I have never been one to take a lot of pictures of people when I travel. With my point and shoot, I could never get close enough to take compelling photos without making myself (and likely the subject) feel uncomfortable. I always felt like I was imposing. Even if I started chatting with the locals, I hesitated to bring out my camera for fear that it would create a divide between us – and “us” and a “them.” Rather, I just wanted to blend in.
All of that changed on my recent trip to Nepal. I was traveling with a “real” camera for the first time – a DSLR that I purchased in August for the primary purpose of my trip, which was a three-week photography trek led by travel photographer Peter West Carey. In addition to the kit lens, I also invested in a telephoto zoom lens, which turned out to be my most valuable purchase.
While my historical discomfort with photographing people was alive and well during my first couple days in Kathmandu, I soon got past it and found that I absolutely loved taking pictures of people. Part of this likely had to do with the lack of interesting and easily photographable architecture in the city. And part of it likely had to do with the fact that I enjoyed people-watching more than almost anything else in Kathmandu. The city itself was chaotic and polluted and not particularly attractive. Sure, every now and then a majestic temple popped out of the crowded landscape, but I could rarely get the shot I wanted due to a plethora of motorbikes and scooters standing in the way. And with the addition of my telephoto lens, I could capture plenty of candid shots without feeling like I was imposing.
So what did I do? I ended up taking a lot of pictures of people. Little kids playing with pigeons. Kids playing with each other. Girls laughing together. Vendors making sales. Vendors looking bored, waiting for their next sale. Young women making necklaces of marigolds. Elderly women making necklaces of marigolds. Elderly men sitting around talking or perhaps people-watching themselves.
These were the many faces of Kathmandu and these are the faces I will remember more than anything else.
What do you like to photograph the most when you travel? People or things?
9 thoughts on “The Faces of Kathmandu”
Excellent photos, Katie! It’s funny how pictures taken of Kathmandu (particularly those around Kathmandu Durbar Square) have largely stayed the same for the past few decades. If you dig up photos from the past of travellers who’ve taken pics of people and life around Durbar Square, it will be difficult to tell the difference even if they are decades apart. I suppose this is the charm of Old Kathmandu.

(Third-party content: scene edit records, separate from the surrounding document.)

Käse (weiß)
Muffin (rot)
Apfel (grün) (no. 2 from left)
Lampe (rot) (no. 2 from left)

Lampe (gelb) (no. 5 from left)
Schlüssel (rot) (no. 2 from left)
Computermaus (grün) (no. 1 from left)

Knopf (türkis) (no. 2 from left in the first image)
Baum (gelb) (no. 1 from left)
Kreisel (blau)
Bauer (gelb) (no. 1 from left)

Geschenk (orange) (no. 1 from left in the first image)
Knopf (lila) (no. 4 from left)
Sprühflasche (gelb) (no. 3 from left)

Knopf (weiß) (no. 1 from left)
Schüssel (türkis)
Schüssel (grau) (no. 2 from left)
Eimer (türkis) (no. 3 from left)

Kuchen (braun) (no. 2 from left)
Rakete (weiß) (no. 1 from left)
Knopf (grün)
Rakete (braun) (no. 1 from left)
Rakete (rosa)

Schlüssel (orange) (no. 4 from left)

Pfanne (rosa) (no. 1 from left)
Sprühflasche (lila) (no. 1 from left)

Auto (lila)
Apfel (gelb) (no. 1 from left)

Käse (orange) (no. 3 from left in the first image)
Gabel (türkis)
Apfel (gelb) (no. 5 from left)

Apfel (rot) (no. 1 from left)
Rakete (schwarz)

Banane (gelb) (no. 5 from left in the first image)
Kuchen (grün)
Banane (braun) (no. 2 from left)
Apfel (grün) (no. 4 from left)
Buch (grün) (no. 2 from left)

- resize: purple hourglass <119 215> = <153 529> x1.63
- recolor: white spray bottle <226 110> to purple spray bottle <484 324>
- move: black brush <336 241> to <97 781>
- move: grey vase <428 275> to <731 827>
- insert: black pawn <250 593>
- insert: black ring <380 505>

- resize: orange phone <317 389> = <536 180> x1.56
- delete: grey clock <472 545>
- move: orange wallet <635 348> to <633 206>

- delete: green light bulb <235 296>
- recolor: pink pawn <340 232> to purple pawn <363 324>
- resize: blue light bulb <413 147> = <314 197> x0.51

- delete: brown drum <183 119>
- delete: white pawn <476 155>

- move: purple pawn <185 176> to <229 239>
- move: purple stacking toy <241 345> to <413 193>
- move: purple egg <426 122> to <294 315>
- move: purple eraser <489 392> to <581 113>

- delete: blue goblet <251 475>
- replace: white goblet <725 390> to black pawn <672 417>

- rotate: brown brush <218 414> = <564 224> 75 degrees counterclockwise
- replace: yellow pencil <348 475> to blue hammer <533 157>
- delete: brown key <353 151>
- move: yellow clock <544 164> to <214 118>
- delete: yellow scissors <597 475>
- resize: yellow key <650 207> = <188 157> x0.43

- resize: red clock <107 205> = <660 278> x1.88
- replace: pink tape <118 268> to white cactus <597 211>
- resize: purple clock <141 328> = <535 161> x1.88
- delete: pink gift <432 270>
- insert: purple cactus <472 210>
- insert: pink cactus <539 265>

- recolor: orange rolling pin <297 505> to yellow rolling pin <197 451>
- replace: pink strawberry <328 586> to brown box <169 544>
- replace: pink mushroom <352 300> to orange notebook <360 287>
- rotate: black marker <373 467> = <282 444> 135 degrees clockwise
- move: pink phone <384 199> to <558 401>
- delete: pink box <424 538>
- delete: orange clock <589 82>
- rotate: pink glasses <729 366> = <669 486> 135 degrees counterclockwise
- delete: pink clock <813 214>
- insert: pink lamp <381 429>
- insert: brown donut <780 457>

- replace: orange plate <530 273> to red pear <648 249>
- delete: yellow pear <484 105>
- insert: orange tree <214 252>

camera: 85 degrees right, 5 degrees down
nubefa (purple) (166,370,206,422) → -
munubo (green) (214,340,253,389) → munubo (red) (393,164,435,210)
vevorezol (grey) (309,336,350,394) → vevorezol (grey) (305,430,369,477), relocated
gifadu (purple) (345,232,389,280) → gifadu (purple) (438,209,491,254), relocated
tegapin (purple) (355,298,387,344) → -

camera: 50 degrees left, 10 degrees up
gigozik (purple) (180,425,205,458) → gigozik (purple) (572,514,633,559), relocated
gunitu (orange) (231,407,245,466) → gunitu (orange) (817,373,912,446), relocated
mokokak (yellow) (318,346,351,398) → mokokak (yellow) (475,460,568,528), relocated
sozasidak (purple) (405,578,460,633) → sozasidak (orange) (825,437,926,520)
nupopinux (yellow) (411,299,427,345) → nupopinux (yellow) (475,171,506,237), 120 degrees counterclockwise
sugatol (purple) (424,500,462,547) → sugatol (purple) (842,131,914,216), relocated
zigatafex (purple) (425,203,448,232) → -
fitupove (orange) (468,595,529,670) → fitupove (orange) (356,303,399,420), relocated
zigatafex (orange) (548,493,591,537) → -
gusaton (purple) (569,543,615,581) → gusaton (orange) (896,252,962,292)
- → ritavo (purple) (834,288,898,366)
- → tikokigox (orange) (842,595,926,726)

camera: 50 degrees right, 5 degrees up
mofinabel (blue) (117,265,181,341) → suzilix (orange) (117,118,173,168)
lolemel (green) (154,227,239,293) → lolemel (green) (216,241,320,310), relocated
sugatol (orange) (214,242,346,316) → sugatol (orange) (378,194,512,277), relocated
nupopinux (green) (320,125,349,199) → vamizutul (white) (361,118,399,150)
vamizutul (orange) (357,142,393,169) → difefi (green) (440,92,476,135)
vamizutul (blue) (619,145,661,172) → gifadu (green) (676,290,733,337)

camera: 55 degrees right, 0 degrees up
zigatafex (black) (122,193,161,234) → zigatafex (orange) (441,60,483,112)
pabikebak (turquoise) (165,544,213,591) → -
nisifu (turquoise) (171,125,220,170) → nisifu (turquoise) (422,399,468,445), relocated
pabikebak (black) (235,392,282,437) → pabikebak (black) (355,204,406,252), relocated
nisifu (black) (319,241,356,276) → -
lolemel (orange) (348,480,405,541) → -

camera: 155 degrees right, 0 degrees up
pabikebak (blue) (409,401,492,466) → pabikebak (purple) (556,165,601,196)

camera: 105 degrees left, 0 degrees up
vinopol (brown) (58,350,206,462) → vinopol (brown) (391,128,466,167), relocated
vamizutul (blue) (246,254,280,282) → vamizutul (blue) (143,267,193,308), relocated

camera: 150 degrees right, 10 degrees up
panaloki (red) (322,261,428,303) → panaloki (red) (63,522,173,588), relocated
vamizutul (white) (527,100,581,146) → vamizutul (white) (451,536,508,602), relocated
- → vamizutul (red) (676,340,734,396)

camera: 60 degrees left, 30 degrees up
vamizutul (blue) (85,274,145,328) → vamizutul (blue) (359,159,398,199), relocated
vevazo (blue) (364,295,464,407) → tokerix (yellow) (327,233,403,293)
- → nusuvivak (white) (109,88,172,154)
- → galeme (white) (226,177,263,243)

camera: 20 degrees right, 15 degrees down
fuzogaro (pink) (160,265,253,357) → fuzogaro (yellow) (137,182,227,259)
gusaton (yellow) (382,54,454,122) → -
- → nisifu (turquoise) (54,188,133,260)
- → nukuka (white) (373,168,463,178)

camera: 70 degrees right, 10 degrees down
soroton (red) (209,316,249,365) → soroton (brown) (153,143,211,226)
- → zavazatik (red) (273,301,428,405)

If you will be visiting Kathmandu again, then perhaps you would want to explore the backstreets and meet the locals who inhabit them. 🙂
Katie, this is a great post with amazing photography. I don’t remember the vibrant colors from my time in Kathmandu. In my mind, I always see the city and its people in a smoky haze. Love the photos!
I love the way you have captured each face here. Unknown faces, with all their vulnerability, uncertainty and skepticism become the greatest attributes of photography at times. Lovely to see you excel in this art..:)
Well done! They´re beautiful, what a vibrant street life! Kathmandu seems like a place few decades back in time though..where most people struggle a lot to earn their living. Still, must be an incredible place to visit! From my romantic and possibly very idealistic point of view this is where ancient religions come together and give rise to the atmosphere of general tolerance and openness..Temples must be on every corner, I imagine.
Really amazing photos! I love how you captured expressions and not just people. Working up the nerve to take photos of people is definitely the hardest part, but once you are over it the result is so rewarding. Love the blog! Safe Travels!
Lovely photos Katie. I agree that Kathmandu was polluted and not very nice but I LOVED the people. You’ve captured them wonderfully.
I usually find most interest shots are of people instead of architecture and landscape. Granted only putting all together gives any resemblance of a story, but its the people that create strong focal points for which the story revolves around.
Funny you mentioned DSLR as the first “Real” camera 🙂 Its a little bit catch-22 for introverts. The imposing size and visibility of a DSLR maybe intimidating to both the photographer and the subject, but its that same tool that enables and pushes you past your usual hesitation.
It takes a lot of work, but some shots you return home with will become your most cherished souvenirs.
On a curious note, I’ve never taken a photography tour, the price is on the high end (As most photography tours are) how did you like the structure, and did you find it worth it?
Have fun and keep shooting.
Thanks Will. Having a telephoto lens that allowed me to zoom in on people from a distance definitely helped. For many of these, I just stood to the side in the market and observed everything around me for a while. I wasn’t going up and getting in people’s faces to take the pictures so I hope I wasn’t so intimidating.
I thought the photography tour was good, although I probably wouldn’t do one again. I probably wasn’t quite advanced enough to get the most out of it. And I sometimes got tired of so much focus on taking pictures and not enough learning about the places we were visiting. I don’t feel like I got to know a lot about many of the places we went beyond what was in my guidebook.